» **Collected data**:
--------------------

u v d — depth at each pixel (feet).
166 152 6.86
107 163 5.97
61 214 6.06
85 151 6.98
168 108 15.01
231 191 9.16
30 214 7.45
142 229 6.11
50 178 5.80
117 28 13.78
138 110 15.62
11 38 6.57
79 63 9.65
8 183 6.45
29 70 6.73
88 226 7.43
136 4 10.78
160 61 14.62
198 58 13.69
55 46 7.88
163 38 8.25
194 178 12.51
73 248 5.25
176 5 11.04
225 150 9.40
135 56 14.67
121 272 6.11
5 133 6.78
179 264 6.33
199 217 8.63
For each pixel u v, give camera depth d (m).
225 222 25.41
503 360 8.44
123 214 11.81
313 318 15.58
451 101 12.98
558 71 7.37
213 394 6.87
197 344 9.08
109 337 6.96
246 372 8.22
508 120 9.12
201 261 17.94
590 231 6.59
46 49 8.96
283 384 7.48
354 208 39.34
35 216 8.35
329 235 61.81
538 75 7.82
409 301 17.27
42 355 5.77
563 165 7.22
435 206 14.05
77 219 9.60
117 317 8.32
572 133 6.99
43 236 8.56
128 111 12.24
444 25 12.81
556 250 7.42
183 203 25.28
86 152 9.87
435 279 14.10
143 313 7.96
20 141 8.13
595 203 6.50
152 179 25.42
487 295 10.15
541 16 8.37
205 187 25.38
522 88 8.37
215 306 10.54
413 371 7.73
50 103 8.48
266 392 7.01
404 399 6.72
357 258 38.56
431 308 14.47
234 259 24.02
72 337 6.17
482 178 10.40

--------------------

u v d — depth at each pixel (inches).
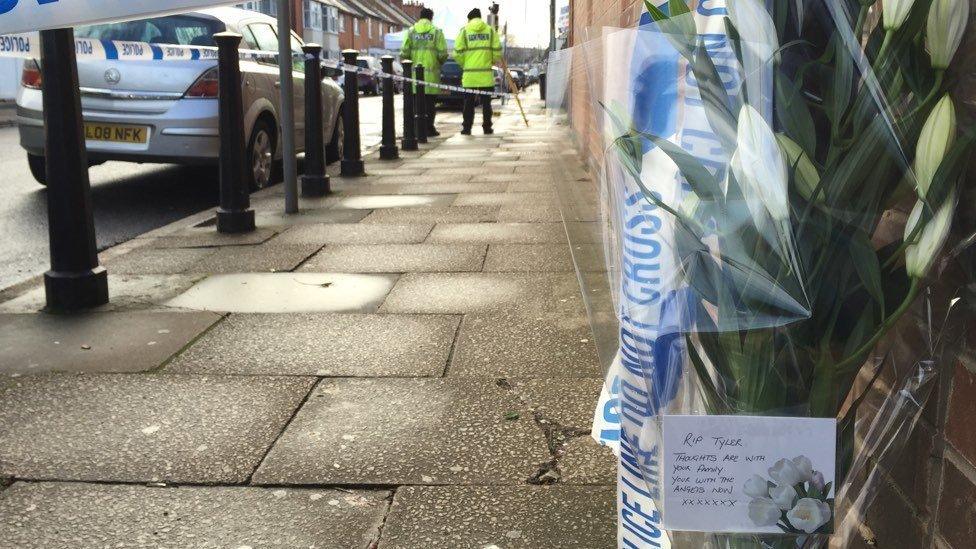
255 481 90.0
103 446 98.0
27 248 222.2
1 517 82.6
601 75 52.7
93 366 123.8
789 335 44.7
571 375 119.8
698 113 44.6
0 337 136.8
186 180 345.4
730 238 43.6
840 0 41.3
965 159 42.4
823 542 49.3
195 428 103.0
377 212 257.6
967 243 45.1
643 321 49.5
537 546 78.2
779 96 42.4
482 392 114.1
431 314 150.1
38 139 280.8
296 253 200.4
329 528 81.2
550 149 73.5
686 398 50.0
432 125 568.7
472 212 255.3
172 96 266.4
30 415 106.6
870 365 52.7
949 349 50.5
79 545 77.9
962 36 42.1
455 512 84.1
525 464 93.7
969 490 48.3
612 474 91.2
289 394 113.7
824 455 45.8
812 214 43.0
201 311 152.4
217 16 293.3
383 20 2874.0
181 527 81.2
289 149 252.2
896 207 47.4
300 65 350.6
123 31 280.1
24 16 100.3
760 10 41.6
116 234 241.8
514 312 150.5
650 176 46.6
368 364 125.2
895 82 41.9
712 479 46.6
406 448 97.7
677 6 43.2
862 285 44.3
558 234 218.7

--------------------

» **EXERCISE DESCRIPTION**: Copy exactly the stretch of data above from the line with "225 150 9.40" through the line with "482 178 10.40", and omit all other lines.

» **ANSWER TO THIS TASK**:
225 150 9.40
135 56 14.67
121 272 6.11
5 133 6.78
179 264 6.33
199 217 8.63
For each pixel u v, give camera depth d (m).
225 222 25.41
503 360 8.44
123 214 11.81
313 318 15.58
451 101 12.98
558 71 7.37
213 394 6.87
197 344 9.08
109 337 6.96
246 372 8.22
508 120 9.12
201 261 17.94
590 231 6.59
46 49 8.96
283 384 7.48
354 208 39.34
35 216 8.35
329 235 61.81
538 75 7.82
409 301 17.27
42 355 5.77
563 165 7.22
435 206 14.05
77 219 9.60
117 317 8.32
572 133 6.99
43 236 8.56
128 111 12.24
444 25 12.81
556 250 7.42
183 203 25.28
86 152 9.87
435 279 14.10
143 313 7.96
20 141 8.13
595 203 6.50
152 179 25.42
487 295 10.15
541 16 8.37
205 187 25.38
522 88 8.37
215 306 10.54
413 371 7.73
50 103 8.48
266 392 7.01
404 399 6.72
357 258 38.56
431 308 14.47
234 259 24.02
72 337 6.17
482 178 10.40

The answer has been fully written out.